Start of THE DATA
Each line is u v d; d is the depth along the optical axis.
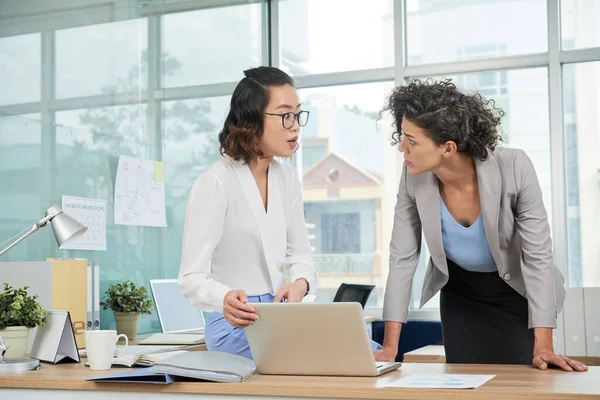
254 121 1.97
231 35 5.12
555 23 5.05
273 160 2.15
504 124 5.18
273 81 1.97
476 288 2.31
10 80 3.15
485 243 2.10
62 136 3.41
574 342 4.61
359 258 5.47
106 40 3.78
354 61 5.55
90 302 2.99
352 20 5.57
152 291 3.70
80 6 3.60
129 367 1.99
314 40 5.64
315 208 5.58
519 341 2.28
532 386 1.49
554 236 4.98
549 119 5.05
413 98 1.88
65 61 3.48
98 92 3.69
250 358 2.01
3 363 1.92
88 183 3.57
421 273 5.28
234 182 2.01
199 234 1.94
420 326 5.16
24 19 3.25
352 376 1.69
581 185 5.00
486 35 5.26
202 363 1.67
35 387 1.75
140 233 3.98
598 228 4.95
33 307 2.25
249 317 1.72
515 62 5.14
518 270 2.11
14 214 3.11
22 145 3.18
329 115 5.59
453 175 2.00
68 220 2.21
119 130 3.84
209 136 4.77
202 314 4.28
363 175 5.49
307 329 1.66
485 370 1.77
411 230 2.14
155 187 4.11
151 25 4.16
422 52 5.41
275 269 2.06
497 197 1.95
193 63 4.60
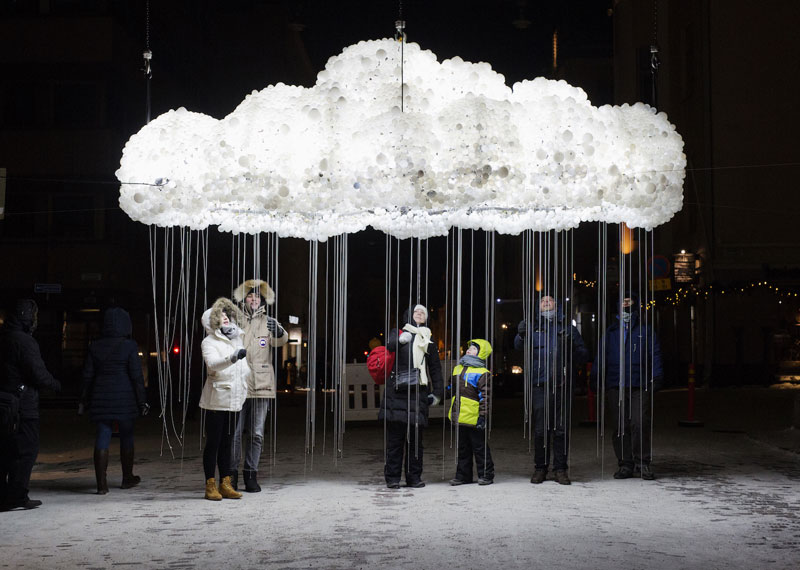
End of THE DATA
» **REQUIRED ACTION**
A precise copy of each record, with the images removed, should be output.

» **SOLUTION FOR THIS EXERCISE**
Each line is u v d; d is the depth along the optical axis.
254 121 1.97
231 35 5.12
555 23 5.05
273 160 2.15
504 124 5.18
273 81 1.97
476 288 2.31
10 80 3.15
485 243 2.10
62 136 3.41
574 342 4.61
359 258 5.47
106 40 3.78
354 61 5.55
90 302 2.99
352 20 5.57
152 291 3.70
80 6 3.60
129 367 1.99
314 40 5.64
315 208 5.58
519 341 2.28
532 386 1.49
554 236 4.98
549 119 5.05
413 98 1.88
65 61 3.48
98 92 3.69
250 358 2.01
3 363 1.92
88 183 3.57
421 273 5.28
234 182 2.01
199 234 1.94
420 326 5.16
24 19 3.25
352 376 1.69
581 185 5.00
486 35 5.26
202 363 1.67
35 387 1.75
140 233 3.98
598 228 4.95
33 307 2.25
249 317 1.72
515 62 5.14
518 270 2.11
14 214 3.11
22 145 3.18
329 115 5.59
453 175 2.00
68 220 2.21
119 130 3.84
209 136 4.77
202 314 4.28
363 175 5.49
307 329 1.66
485 370 1.77
411 230 2.14
155 187 4.11
151 25 4.16
422 52 5.41
275 269 2.06
497 197 1.95
193 63 4.60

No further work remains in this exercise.